Per-instance keypoint data

****************

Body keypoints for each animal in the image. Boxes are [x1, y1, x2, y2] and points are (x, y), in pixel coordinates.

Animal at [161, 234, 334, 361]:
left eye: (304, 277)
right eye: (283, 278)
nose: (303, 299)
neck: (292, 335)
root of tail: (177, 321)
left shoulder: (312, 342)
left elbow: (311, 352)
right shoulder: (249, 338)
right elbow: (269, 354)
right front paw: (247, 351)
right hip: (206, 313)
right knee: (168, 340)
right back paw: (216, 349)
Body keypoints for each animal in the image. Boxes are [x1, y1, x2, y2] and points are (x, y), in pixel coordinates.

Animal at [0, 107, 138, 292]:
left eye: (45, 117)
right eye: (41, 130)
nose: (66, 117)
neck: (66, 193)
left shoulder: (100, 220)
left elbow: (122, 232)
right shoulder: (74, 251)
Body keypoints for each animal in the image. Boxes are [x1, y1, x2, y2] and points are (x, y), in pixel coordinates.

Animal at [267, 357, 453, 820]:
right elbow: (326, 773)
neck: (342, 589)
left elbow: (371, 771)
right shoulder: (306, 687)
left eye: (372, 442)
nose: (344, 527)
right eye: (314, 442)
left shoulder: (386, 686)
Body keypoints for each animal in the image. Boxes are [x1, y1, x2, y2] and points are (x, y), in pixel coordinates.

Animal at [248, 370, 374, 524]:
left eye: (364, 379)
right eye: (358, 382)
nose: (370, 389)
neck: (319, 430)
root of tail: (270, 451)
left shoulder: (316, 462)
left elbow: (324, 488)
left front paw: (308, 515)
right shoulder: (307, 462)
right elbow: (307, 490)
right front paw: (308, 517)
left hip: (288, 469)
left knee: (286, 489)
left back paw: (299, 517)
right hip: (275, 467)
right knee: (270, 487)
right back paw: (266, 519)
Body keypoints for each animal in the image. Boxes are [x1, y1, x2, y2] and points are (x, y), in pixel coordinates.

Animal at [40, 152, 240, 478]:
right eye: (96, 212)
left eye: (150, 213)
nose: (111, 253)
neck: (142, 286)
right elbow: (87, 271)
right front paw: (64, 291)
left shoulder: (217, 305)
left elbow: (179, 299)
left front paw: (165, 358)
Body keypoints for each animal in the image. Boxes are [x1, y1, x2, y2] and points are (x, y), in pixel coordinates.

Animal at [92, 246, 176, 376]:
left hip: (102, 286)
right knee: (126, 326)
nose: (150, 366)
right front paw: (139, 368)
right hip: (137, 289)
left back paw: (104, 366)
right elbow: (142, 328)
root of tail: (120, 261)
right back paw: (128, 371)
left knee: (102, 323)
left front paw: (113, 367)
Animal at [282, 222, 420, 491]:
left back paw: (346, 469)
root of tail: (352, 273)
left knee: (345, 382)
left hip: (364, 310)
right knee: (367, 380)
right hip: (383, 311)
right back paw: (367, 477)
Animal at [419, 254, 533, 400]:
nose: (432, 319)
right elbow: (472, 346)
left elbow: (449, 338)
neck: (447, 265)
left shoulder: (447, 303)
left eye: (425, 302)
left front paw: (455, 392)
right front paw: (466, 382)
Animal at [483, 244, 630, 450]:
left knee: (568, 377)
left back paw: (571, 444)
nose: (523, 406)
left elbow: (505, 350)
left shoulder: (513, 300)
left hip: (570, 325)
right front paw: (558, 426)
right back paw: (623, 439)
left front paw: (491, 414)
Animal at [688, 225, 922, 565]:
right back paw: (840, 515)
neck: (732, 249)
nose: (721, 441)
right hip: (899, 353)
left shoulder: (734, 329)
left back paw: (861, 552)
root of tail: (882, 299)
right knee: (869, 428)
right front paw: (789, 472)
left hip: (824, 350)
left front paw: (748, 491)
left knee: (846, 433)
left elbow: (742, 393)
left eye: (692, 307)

****************

** Work to complete **
Please copy exactly, and only, the lines from the line containing "neck: (732, 249)" through the last line of the records, with both ends included.

** Your solution **
neck: (732, 249)
nose: (721, 441)
right hip: (899, 353)
left shoulder: (734, 329)
left back paw: (861, 552)
root of tail: (882, 299)
right knee: (869, 428)
right front paw: (789, 472)
left hip: (824, 350)
left front paw: (748, 491)
left knee: (846, 433)
left elbow: (742, 393)
left eye: (692, 307)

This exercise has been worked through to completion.